- The data:
····················

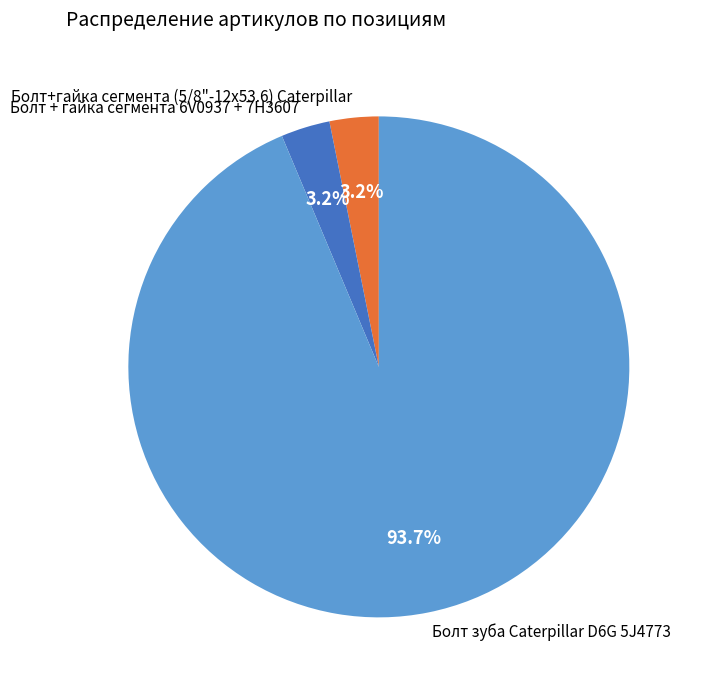

Do Болт зуба Caterpillar D6G 5J4773 and Болт + гайка сегмента 6V0937 + 7H3607 together represent more than half of the pie?

Yes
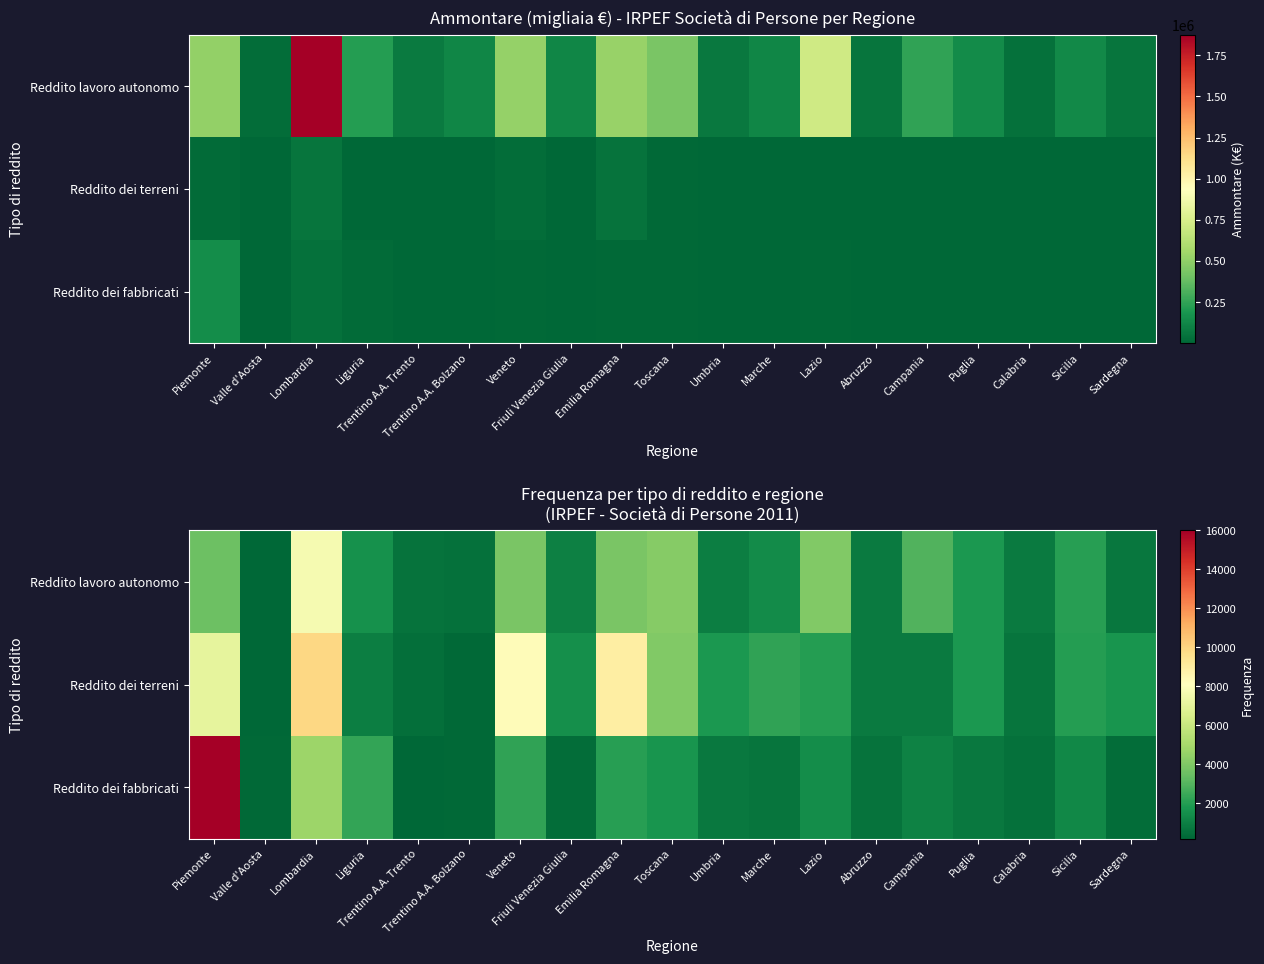

What is the difference between the second highest and second lowest values in the Reddito dei fabbricati series?

4507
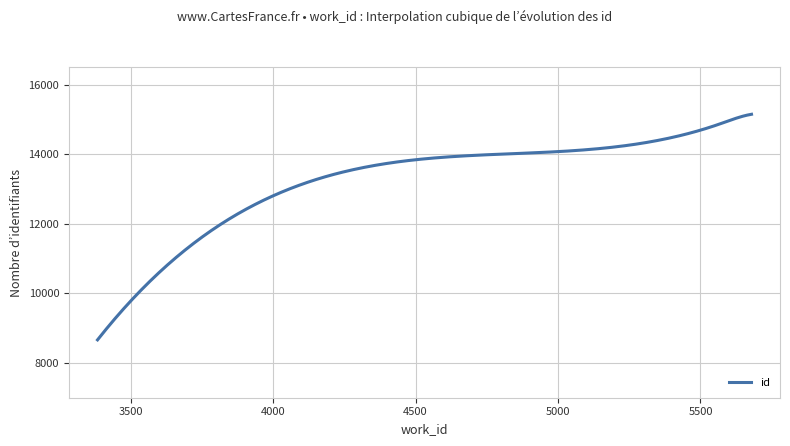

What is the difference between the maximum and minimum values?

6489.0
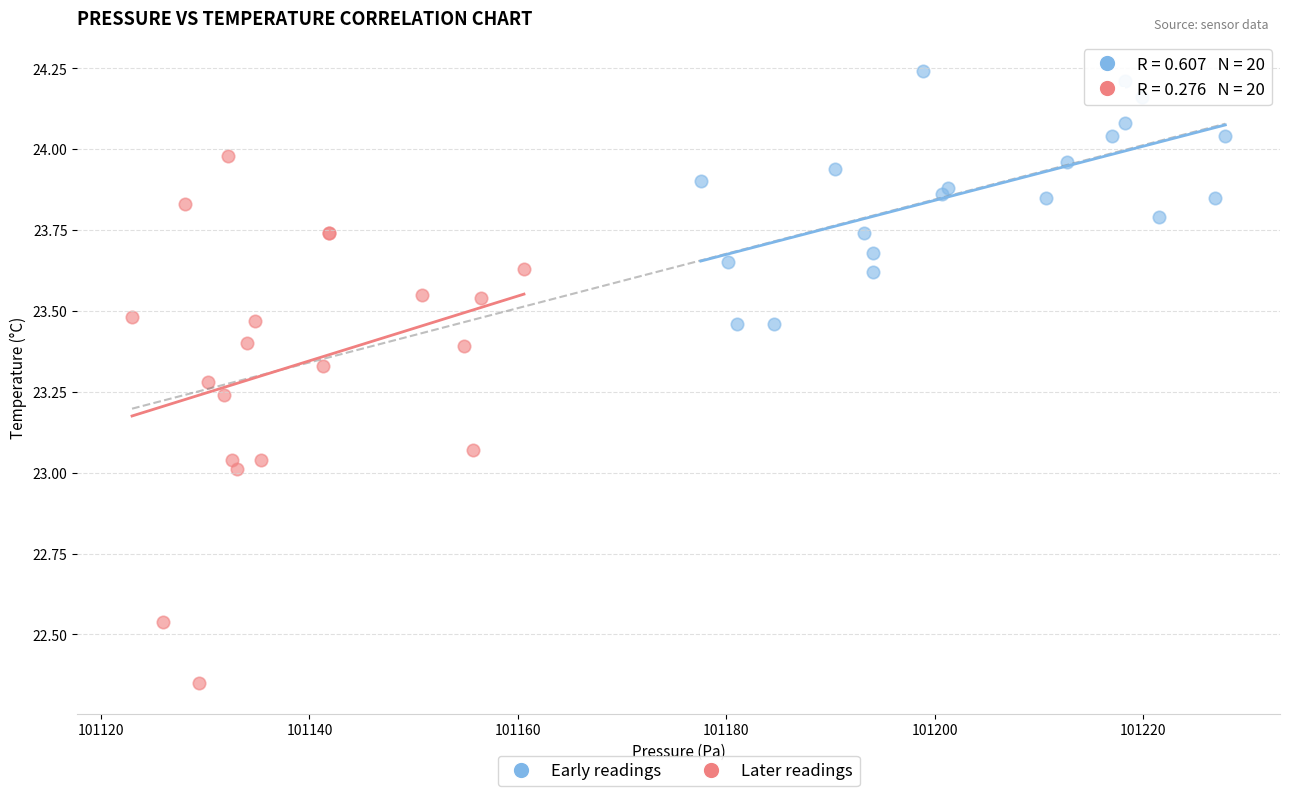

Which series reaches the maximum Y coordinate?

Early readings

····················

- What to work on: Can you pull every line of text from the items above, copied verbatim, and leave the pictures out of your answer?

- Answer for the task:
Do Болт зуба Caterpillar D6G 5J4773 and Болт + гайка сегмента 6V0937 + 7H3607 together represent more than half of the pie?

Yes

What is the difference between the second highest and second lowest values in the Reddito dei fabbricati series?

4507

What is the difference between the maximum and minimum values?

6489.0

Which series reaches the maximum Y coordinate?

Early readings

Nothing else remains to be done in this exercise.